Hill has decided to take up that fight and assert his Indigenous right not to be forced into a foreign legal system.
“Mr Hill has chosen to advance his unique rights. A court that occupies non-surrendered land of the Six Nations cannot itself deliver justice,” says Rasalingam. “Mr. Hill is well known in his community to not only having looked after his children but many members of his non-related community of Six Nations. He has provided a million dollar paid up home and all schooling and expenses for his son. He does pay a huge sum of money in monthly support.

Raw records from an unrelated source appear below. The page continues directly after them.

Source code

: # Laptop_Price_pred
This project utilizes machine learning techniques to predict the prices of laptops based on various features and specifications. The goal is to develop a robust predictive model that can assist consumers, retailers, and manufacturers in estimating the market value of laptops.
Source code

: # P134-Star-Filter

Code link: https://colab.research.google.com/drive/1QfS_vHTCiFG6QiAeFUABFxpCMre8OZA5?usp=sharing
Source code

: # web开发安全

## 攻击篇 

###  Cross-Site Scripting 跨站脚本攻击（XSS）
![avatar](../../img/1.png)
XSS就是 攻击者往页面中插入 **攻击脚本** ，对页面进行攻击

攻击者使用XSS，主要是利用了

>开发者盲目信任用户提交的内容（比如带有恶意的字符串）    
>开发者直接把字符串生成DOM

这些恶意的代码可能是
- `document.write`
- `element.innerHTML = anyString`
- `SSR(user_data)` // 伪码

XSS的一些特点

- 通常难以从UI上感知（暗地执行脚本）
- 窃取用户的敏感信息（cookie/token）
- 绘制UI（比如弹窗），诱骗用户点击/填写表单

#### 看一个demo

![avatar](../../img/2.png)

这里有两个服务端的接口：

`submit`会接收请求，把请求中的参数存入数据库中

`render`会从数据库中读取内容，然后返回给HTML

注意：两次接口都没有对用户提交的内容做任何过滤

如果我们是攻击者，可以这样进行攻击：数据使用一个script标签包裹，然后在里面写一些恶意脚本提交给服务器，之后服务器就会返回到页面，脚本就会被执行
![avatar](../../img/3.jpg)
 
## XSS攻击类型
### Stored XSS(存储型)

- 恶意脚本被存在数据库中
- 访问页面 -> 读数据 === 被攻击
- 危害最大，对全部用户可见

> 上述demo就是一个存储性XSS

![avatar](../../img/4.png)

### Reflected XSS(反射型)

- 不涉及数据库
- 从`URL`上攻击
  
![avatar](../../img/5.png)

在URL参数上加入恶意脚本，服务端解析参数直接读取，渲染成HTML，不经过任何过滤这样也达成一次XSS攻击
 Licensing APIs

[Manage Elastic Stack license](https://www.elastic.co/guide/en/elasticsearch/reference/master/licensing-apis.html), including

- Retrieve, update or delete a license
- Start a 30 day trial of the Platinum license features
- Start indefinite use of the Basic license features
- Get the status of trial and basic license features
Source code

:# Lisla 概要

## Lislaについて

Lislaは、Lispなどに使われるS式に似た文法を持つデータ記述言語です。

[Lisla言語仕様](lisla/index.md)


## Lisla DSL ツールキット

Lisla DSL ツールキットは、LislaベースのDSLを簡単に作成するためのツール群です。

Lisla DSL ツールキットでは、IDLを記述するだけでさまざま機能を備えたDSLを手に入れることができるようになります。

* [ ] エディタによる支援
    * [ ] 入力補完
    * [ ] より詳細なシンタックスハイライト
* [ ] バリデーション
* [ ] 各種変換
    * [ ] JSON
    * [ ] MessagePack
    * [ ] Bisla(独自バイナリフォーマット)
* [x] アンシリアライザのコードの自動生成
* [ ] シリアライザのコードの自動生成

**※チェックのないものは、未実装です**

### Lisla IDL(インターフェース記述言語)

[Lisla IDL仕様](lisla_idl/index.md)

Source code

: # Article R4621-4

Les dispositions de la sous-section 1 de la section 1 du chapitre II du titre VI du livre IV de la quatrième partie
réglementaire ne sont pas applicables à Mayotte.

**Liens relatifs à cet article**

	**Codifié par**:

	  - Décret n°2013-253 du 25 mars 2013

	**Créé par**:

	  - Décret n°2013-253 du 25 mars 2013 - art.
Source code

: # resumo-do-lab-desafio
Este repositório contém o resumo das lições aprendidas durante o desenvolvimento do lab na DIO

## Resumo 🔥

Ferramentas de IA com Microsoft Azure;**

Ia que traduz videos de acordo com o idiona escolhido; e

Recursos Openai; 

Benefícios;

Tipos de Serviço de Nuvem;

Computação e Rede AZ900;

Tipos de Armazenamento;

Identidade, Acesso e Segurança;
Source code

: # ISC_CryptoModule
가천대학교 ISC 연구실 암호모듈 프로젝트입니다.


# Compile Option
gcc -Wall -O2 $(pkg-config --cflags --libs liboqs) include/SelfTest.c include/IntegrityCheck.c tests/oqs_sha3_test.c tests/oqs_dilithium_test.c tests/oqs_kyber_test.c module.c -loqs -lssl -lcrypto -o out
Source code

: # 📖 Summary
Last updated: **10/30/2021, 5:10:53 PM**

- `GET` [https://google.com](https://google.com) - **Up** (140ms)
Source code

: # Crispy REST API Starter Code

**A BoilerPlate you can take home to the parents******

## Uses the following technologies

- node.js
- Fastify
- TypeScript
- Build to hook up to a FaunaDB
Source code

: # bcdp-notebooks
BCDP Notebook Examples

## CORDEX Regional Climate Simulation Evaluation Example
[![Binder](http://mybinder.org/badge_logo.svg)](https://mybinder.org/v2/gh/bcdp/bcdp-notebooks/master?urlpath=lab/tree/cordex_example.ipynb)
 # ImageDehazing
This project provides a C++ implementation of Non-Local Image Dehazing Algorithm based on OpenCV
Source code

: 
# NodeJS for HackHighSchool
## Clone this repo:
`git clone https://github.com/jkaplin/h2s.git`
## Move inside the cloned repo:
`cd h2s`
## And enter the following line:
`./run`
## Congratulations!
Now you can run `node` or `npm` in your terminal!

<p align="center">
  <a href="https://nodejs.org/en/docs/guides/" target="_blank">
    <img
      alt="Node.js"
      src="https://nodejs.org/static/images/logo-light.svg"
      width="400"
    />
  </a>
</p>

This is about his kids identity he is fighting on.”
Hill said in an affidavit that he is “obligated to abide by Haudenosaunee law to the exclusion of Ontario and Canadian Family Law, that the operation of Ontario and Canadian Family Law is inconsistent with his culture and that of his community, and that extending Ontario and Canadian Family Law is not in the best interests of [his son], his family or Haudenosaunee children generally.”
This is a substantial argument. In January 2018, Six Nations was granted official designation on it’s own independent child welfare service — a journey that began nearly ten years ago to unravel Haudenosaunee children from the grips of the provincial child welfare system in order to create an Indigenous-led community based system that respects internal cultures, traditions and protocol.
Hill says he has been advised through his oral tradition that “Ontario and Canadian legal processes have harmed and continue to harm Haudenosaunee children, families and communities — whereas Haudenosaunee culture and law “prioritizes the interests of children and considers the collective community to be responsible for the care, protection and well-being of children.”
Though Beaver and her son reside in Waterloo and not on Six Nations of the Grand River reserve — they do reside on Six Nations territory within the Haldimand Tract. Hill says Haudenosaunee law and legal processes are binding upon Haudenosaunee people living within the Haldimand Tract, and not only to those who live on the reserve.
But Beaver and her lawyers argue that although she is a Tuscarora woman ethnically, she does not consider herself to be culturally Haudenosaunee. She sought a dismissal of Hill’s right to apply his Indigenous right in resolving this case — and wants only provincial law to apply.
Beaver declined to comment on the Appeal Court decision to stay.
In her affadavit, Beaver says, “I cannot provide (my son) with a lifestyle comparable to the lifestyle enjoyed by Kenny on the current amount of child support paid by him.”
Currently that amount is around $14,000 a month including fees for the child’s private school tuition.
Beaver currently lives with her new partner, their child, and her son in Waterloo — in $900,000 home Hill purchased for her. She is pursuing $33,183 a month in child support for their son and $85,701 a month in spousal support for their five year relationship which ended in 2013. Hill’s team says there is significant evidence showing a spousal relationship never existed.
According to court documents Beaver is seeking a Muskoka cottage, to be designated the beneficiary of Hill’s life insurance policy and $200,000 in legal costs.
Hill provided Beaver with an extensive list of gifts, properties, vacations and vehicles for herself and extended family members totalling over $2 million.